2g of dry hydrogen chloride is dissolved in 100g of absolute ethyl alcohol to obtain a reagent A with the mass concentration of 2%.

A boric acid sample (40 mg, 10 mg/g) was put into a test tube, 3 drops of the reagent A were added dropwise, and the mixture was shaken. The mixture was pipetted 1 drop-wise onto one end of the turmeric paper, while 1 drop of reagent a was added drop-wise onto the other end of the turmeric paper as a blank. The turmeric paper immediately after the addition of the mixture showed the results shown in figure 1.

As can be seen from FIG. 1, the test strips showed no red color after the addition of reagent A, while the test strips showed red color immediately after the addition of the mixture. Meanwhile, compared with the embodiment 1, the deepening of the red color of the embodiment is related to the concentration of the boric acid, which reflects that the detection method of the invention can rapidly compare the concentration of the boric acid in different samples to be detected according to the depth of the red color, and the deeper the red color is, the higher the concentration of the boric acid is.

Example 3

13g of dry hydrogen chloride is dissolved in 100g of anhydrous methanol to obtain a reagent A with the mass concentration of 13%.

80mg of the negative sample was placed in a test tube, 8 drops of reagent A were added dropwise, and the mixture was shaken. The mixture was pipetted 1 drop-wise onto one end of the turmeric paper, while 1 drop of reagent a was added drop-wise onto the other end of the turmeric paper as a blank. The results shown in FIG. 1 were obtained immediately after the addition of the mixture to the test strips (example 3-1 in FIG. 1).

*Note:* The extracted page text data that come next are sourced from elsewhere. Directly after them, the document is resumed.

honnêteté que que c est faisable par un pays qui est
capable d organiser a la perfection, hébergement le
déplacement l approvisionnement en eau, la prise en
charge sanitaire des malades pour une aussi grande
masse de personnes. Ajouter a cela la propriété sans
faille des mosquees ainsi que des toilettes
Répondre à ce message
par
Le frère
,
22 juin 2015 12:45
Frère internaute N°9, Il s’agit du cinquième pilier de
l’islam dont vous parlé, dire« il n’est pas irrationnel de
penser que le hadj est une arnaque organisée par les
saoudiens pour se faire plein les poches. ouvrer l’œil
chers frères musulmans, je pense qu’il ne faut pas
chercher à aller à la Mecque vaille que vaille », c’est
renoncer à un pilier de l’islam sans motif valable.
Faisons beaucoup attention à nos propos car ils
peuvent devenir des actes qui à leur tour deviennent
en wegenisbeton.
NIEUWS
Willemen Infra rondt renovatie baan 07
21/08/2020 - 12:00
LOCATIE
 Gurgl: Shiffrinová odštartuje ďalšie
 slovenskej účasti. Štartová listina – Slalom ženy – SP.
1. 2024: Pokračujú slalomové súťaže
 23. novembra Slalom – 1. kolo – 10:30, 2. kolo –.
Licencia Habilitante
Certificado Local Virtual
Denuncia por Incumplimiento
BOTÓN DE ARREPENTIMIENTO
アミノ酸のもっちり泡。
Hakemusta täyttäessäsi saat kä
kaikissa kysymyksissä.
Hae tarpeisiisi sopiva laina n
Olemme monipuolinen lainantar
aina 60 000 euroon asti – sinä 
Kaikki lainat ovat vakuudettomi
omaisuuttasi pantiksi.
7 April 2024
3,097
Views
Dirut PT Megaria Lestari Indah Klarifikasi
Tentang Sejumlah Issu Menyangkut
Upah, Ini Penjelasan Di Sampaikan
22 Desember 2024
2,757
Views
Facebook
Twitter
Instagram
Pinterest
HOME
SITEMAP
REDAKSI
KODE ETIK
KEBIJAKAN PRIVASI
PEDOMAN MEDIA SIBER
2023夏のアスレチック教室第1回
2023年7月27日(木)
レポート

Separately, 80mg of a 10mg/g borate sample was put into a test tube, 8 drops of reagent A were added dropwise, and the mixture was shaken. The mixture was pipetted 1 drop-wise onto one end of the turmeric paper, while 1 drop of reagent a was added drop-wise onto the other end of the turmeric paper as a blank. The results shown in FIG. 1 were obtained immediately after the addition of the mixture to the test strips (example 3-2 in FIG. 1).

As can be seen from fig. 1, after the negative sample is added dropwise, the turmeric test paper does not show any red color like the blank, and after the borate sample is added dropwise, the turmeric test paper immediately shows red color, which indicates that the detection method can be used for rapidly detecting borate and judging whether the sample to be detected contains borate.

The above embodiments are preferred embodiments of the present invention, but the present invention is not limited to the above embodiments, and any other changes, modifications, substitutions, combinations, and simplifications which do not depart from the spirit and principle of the present invention should be construed as equivalents thereof, and all such changes, modifications, substitutions, combinations, and simplifications are intended to be included in the scope of the present invention.